簡単に言えば「人の行為」でないものを「状態」と呼んでいるだけです。個人的には「現象」とか呼ぶ方が分かりやすいと思います。 つまり、「違法状態を否定する」とは、人の行為については違法を観念できることを前提に「人の行為でないものには違法を観念できない」ということです。刑法的には違法な行為はあっても違法な状態(現象)はないということです。 違法性の実質の議論は、ざっくり言うと、法益侵害説と法規範違反説の争いです。つまり、違法とは「法益を侵害すること」なのか「法益を侵害してはいけないという規範に違反すること」なのかという議論なんです。そこで、法益侵害ということなら「客観的状態として法益を侵害している以上は人の行為だろうとそれ以外だろうと構わない」ので判断の「対象」は人の行為もそれ以外の現象もすべて含んだ客観的事実ということになります。

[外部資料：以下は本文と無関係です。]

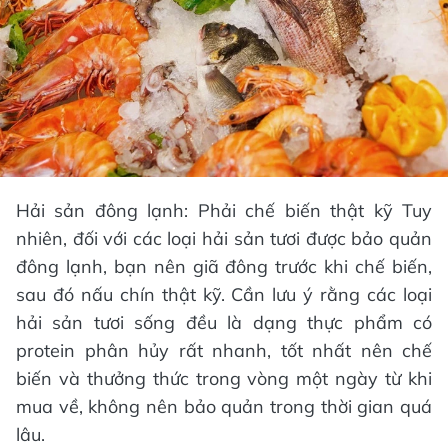
Hải sản đông lạnh: Phải chế biến thật kỹ Tuy
nhiên, đối với các loại hải sản tươi được bảo quản
đông lạnh, bạn nên giã đông trước khi chế biến,
sau đó nấu chín thật kỹ. Cần lưu ý rằng các loại
hải sản tươi sống đều là dạng thực phẩm có
protein phân hủy rất nhanh, tốt nhất nên chế
biến và thưởng thức trong vòng một ngày từ khi
mua về, không nên bảo quản trong thời gian quá
lâu.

これが客観的違法性論です。一方、規範に違反するということなら「規範に違反するというのは人間にしか当てはまらない」ということになります(人間以外は規範を理解できませんから)。つまり判断の「対象」は人の行為のみとなります。そこで、人の行為を対象にするとしてその判断「基準」は「主観も含める」と考えれば、主観的違法性論になりますし、あくまで主観面は無視して客観面のみを「基準」とする考えれば新客観的違法性論になります。 つまり、 人の行為を「対象」に主観面も「基準」にして判断するのが主観的違法性論。 人の行為を「対象」に客観面だけを「基準」にして判断するのが新客観的違法性論。 人の行為だけでなくあらゆる客観的事実を「対象」にする(判断「基準」は当然に客観的になる)のが客観的違法性論。 ということです。

yury77
質問者

お礼

早速、詳しいご説明をいただいて、深謝いたしております。

その他の回答 (1)

  • kumap2010
  • ベストアンサー率27% (897/3218)
回答No.1

「違法行為」と「違法状態」は別です。 新客観的違法性論でも無責任能力者の「行為」に関しては違法を認めていますよ。

yury77
質問者

お礼

ご回答ありがとうございました。